═════ DATA SUPPLIED

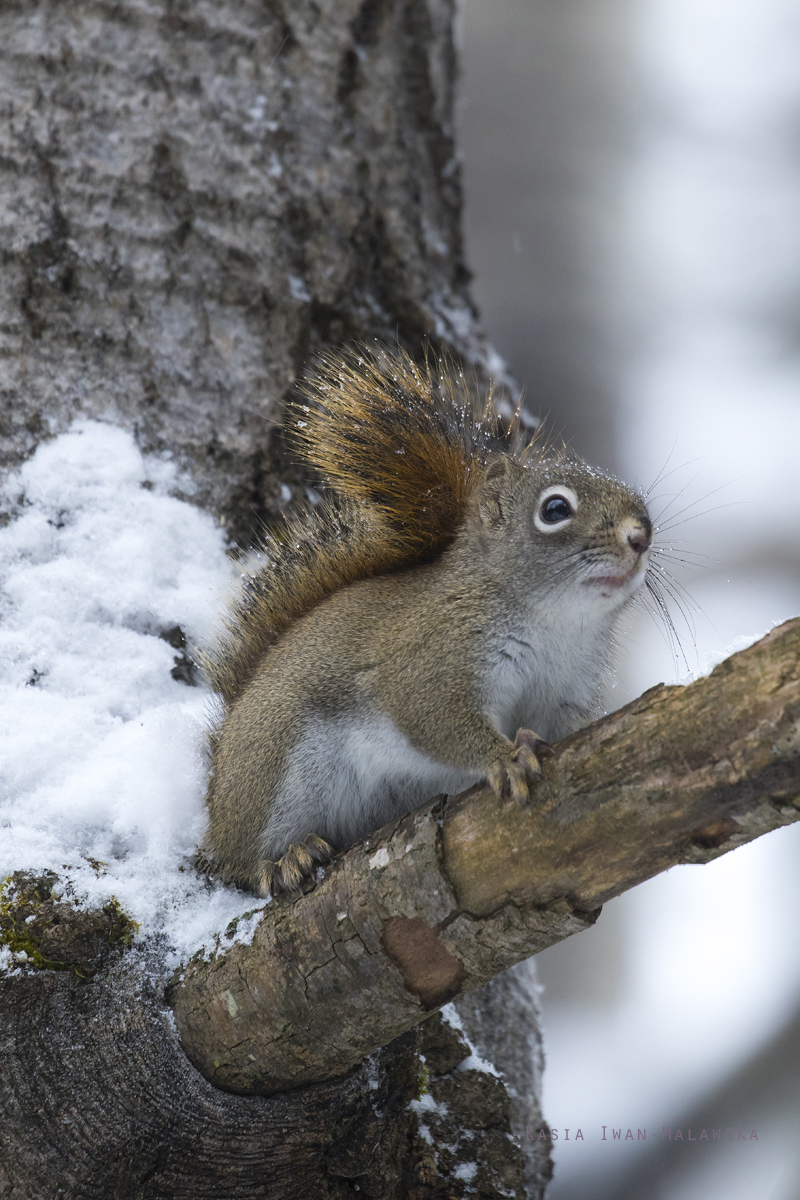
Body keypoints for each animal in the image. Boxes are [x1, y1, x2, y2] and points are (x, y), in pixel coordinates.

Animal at [199, 343, 652, 897]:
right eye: (555, 509)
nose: (642, 534)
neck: (558, 625)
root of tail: (216, 796)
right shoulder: (432, 659)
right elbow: (437, 719)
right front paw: (504, 757)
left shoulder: (565, 692)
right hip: (273, 767)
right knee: (240, 864)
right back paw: (282, 860)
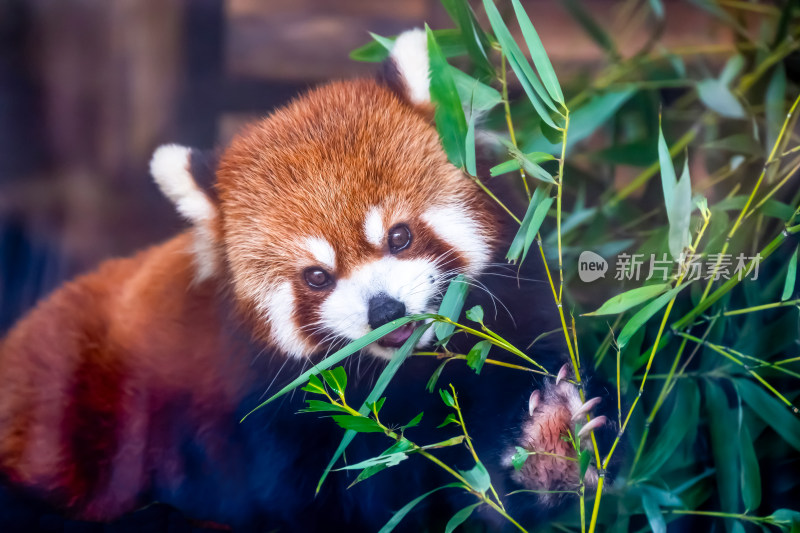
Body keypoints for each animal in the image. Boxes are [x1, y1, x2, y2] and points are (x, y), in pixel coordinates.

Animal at [0, 30, 604, 532]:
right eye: (316, 276)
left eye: (400, 236)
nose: (384, 310)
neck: (402, 375)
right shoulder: (261, 419)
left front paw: (554, 446)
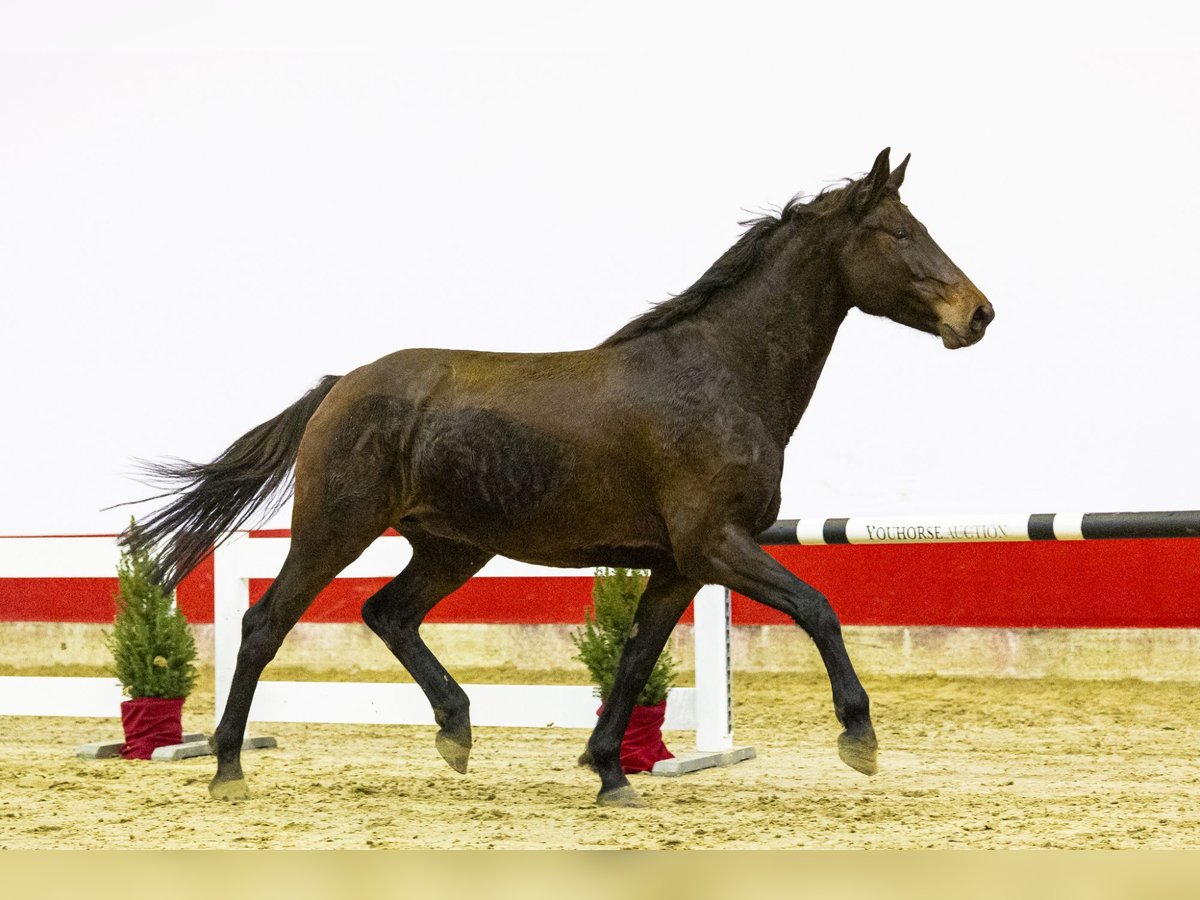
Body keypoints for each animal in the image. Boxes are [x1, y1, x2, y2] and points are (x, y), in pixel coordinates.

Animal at [125, 148, 993, 807]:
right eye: (896, 231)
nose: (977, 314)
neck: (720, 374)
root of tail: (342, 385)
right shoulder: (716, 544)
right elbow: (817, 607)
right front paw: (859, 737)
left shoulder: (681, 565)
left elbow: (636, 658)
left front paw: (611, 773)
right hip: (334, 528)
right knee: (265, 623)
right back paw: (228, 768)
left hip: (451, 546)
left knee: (389, 613)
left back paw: (456, 731)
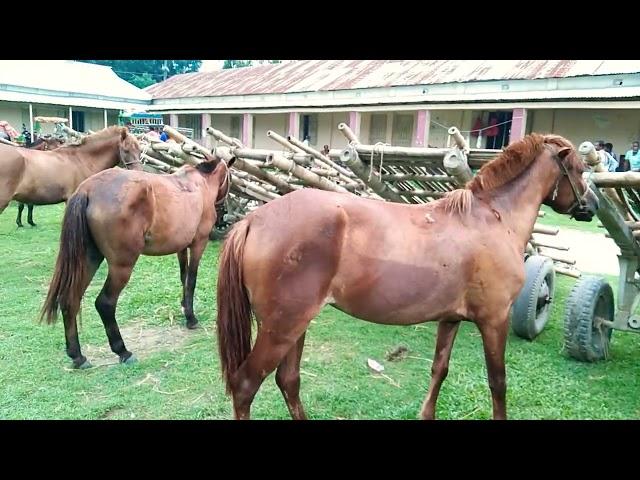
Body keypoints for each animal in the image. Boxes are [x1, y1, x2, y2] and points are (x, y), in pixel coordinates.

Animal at [40, 154, 235, 368]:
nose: (223, 215)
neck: (198, 184)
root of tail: (87, 189)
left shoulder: (181, 248)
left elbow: (183, 278)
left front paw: (184, 307)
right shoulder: (198, 244)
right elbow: (191, 280)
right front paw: (191, 318)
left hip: (89, 259)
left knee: (70, 299)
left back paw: (77, 355)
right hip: (121, 266)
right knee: (105, 303)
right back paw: (123, 351)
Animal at [219, 133, 600, 418]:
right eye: (580, 169)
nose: (592, 206)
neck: (493, 218)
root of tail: (254, 219)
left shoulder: (450, 319)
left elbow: (439, 370)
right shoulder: (495, 319)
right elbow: (498, 381)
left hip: (295, 325)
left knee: (288, 380)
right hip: (282, 327)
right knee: (246, 385)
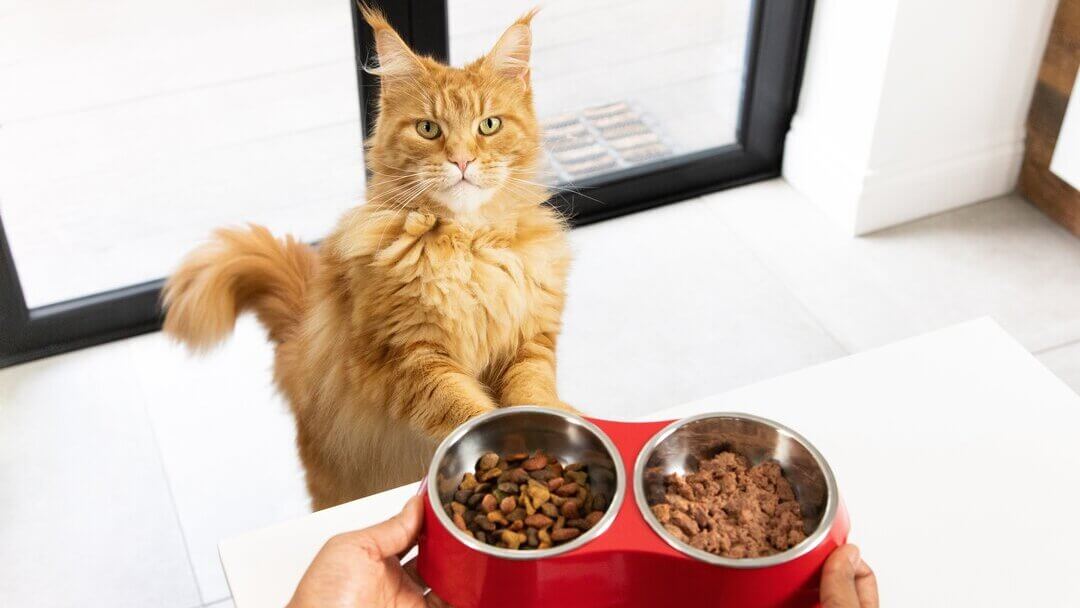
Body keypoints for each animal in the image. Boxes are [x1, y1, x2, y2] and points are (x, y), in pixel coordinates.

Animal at [160, 9, 574, 511]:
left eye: (489, 125)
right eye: (429, 129)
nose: (461, 161)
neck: (467, 244)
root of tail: (300, 333)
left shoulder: (528, 342)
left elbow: (532, 392)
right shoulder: (405, 358)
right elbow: (468, 411)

══════════

__WHAT TO PRODUCE__
Repeat all entries exactly, pictures excluded.

__WRITTEN RESPONSE__
Body keypoints for each animal in the image. Boxes are [x1, y1, x2, y2] and points are (x, y), in pixel coordinates.

Animal at [199, 343, 652, 897]:
right eye: (555, 509)
nose: (642, 534)
neck: (558, 625)
root of tail: (216, 796)
right shoulder: (432, 659)
right elbow: (437, 719)
right front paw: (504, 757)
left shoulder: (565, 692)
right hip: (273, 767)
right knee: (240, 864)
right back paw: (282, 860)
Body keypoints for each animal in the image. Boxes are [x1, y1, x2, y2] and points are (x, y), in pixel coordinates.

Animal at [0, 30, 604, 532]:
right eye: (316, 276)
left eye: (400, 236)
nose: (384, 310)
neck: (402, 375)
right shoulder: (261, 419)
left front paw: (554, 446)
Body keypoints for each animal in the image. Boxes are [x1, y1, x2, y2] and points are (x, y), in pixel coordinates.

Animal at [125, 148, 993, 807]:
right eye: (896, 231)
nose: (977, 314)
neck: (720, 374)
root of tail: (342, 385)
right shoulder: (716, 544)
right elbow: (817, 607)
right front paw: (859, 737)
left shoulder: (681, 565)
left elbow: (636, 658)
left front paw: (611, 773)
right hip: (334, 528)
right knee: (265, 623)
right back paw: (228, 768)
left hip: (451, 546)
left knee: (389, 613)
left back paw: (456, 731)
Body keypoints for each animal in the image. Boxes are [x1, y1, x2, y2] and points are (x, y), in pixel coordinates.

Animal at [40, 154, 235, 368]:
nose: (223, 215)
neck: (198, 184)
root of tail: (87, 189)
left shoulder: (181, 248)
left elbow: (183, 278)
left front paw: (184, 307)
right shoulder: (198, 244)
right elbow: (191, 280)
right front paw: (191, 318)
left hip: (89, 259)
left knee: (70, 299)
left back paw: (77, 355)
right hip: (121, 266)
right knee: (105, 303)
right back paw: (123, 351)
Animal at [219, 133, 600, 418]:
right eye: (580, 169)
nose: (592, 206)
neck: (493, 218)
root of tail: (254, 219)
left shoulder: (450, 319)
left elbow: (439, 370)
right shoulder: (495, 319)
right elbow: (498, 381)
left hip: (295, 325)
left knee: (288, 380)
right hip: (282, 327)
right knee: (246, 385)
Body keypoints for each animal in the image. Boxes are [x1, y1, x2, y2] and points are (x, y), in pixel coordinates.

Animal at [160, 9, 574, 511]:
left eye: (489, 125)
right eye: (429, 129)
nose: (461, 161)
neck: (467, 244)
root of tail: (300, 333)
left shoulder: (528, 342)
left elbow: (532, 392)
right shoulder: (405, 358)
right elbow: (468, 411)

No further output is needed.